Data records:
┌──
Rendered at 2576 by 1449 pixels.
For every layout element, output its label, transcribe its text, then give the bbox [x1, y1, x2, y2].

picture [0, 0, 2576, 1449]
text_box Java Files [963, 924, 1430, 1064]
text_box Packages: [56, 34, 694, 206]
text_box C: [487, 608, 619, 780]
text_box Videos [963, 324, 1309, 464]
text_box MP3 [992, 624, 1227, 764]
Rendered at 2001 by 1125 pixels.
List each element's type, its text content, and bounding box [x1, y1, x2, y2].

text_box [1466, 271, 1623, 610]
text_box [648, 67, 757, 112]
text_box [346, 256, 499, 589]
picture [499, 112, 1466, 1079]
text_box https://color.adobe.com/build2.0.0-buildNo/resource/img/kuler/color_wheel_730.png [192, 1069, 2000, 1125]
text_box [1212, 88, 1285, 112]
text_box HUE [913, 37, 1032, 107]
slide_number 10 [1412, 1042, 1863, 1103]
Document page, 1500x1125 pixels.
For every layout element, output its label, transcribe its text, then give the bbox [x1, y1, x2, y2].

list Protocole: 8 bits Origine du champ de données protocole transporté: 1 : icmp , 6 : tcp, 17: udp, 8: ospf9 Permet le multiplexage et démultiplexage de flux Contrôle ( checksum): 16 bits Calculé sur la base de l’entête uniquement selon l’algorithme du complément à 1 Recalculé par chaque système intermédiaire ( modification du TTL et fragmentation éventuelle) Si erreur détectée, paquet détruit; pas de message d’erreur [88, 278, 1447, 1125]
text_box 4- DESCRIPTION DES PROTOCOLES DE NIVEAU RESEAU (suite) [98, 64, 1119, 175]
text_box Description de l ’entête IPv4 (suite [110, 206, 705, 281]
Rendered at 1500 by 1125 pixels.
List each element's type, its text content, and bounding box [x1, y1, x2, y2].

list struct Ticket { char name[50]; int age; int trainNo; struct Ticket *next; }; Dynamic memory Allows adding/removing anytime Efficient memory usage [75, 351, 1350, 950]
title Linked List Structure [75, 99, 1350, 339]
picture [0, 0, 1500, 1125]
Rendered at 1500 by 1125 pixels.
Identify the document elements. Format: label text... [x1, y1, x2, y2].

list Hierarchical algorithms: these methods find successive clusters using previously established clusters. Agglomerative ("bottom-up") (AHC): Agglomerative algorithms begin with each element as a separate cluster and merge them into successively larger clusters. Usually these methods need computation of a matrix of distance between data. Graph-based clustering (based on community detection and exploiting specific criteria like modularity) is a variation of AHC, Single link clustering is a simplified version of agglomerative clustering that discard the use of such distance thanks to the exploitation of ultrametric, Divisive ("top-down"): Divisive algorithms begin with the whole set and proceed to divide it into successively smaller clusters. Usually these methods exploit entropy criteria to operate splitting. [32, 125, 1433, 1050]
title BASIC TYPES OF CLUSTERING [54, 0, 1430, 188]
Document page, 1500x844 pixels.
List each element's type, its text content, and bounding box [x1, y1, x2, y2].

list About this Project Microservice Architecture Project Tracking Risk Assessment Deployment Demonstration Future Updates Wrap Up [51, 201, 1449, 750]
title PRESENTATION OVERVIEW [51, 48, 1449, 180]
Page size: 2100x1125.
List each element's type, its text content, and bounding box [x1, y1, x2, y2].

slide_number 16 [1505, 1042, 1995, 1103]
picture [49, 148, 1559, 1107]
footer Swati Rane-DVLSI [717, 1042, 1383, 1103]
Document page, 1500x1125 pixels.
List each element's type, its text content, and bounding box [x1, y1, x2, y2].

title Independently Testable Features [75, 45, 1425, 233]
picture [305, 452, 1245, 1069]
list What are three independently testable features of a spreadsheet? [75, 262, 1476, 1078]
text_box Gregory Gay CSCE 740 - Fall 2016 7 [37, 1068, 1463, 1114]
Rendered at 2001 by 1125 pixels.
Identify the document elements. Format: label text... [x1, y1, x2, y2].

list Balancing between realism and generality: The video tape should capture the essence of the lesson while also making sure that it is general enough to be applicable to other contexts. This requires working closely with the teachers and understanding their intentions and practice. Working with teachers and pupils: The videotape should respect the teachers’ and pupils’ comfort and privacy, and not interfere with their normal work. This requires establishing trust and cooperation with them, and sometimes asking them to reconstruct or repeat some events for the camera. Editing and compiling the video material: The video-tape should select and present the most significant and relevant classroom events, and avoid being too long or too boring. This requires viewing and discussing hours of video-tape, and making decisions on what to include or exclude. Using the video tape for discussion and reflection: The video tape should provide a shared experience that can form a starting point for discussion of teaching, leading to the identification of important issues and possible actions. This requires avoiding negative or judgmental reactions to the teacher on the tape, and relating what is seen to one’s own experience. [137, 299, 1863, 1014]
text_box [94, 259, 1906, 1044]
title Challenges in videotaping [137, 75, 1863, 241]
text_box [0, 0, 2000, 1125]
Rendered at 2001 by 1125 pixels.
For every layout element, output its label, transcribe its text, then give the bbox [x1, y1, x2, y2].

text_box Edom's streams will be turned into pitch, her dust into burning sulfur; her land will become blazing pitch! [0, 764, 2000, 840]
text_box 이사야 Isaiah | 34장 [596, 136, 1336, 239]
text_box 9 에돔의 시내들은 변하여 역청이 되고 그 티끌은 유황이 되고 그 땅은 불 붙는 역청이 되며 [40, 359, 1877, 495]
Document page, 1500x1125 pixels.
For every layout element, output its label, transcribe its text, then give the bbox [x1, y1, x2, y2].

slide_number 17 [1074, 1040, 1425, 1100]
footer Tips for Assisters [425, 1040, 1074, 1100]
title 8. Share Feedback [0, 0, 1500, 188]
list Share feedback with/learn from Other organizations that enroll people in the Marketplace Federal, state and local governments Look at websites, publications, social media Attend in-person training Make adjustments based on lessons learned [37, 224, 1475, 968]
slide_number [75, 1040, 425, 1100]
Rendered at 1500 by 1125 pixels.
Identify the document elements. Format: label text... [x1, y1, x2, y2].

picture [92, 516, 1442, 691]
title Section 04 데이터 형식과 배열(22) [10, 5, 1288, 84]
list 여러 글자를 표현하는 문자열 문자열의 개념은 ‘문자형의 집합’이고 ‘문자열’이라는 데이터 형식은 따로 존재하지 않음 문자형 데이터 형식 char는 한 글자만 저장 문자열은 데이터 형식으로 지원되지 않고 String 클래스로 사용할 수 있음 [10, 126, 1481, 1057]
└──
* _TO DO_: Your task is to write out, exactly, the line that holds "slide_number [75, 1040, 425, 1100]" and every line after it until the records end.

* _TASK OUTPUT_:
slide_number [75, 1040, 425, 1100]
Rendered at 1500 by 1125 pixels.
Identify the document elements. Format: label text... [x1, y1, x2, y2].

picture [92, 516, 1442, 691]
title Section 04 데이터 형식과 배열(22) [10, 5, 1288, 84]
list 여러 글자를 표현하는 문자열 문자열의 개념은 ‘문자형의 집합’이고 ‘문자열’이라는 데이터 형식은 따로 존재하지 않음 문자형 데이터 형식 char는 한 글자만 저장 문자열은 데이터 형식으로 지원되지 않고 String 클래스로 사용할 수 있음 [10, 126, 1481, 1057]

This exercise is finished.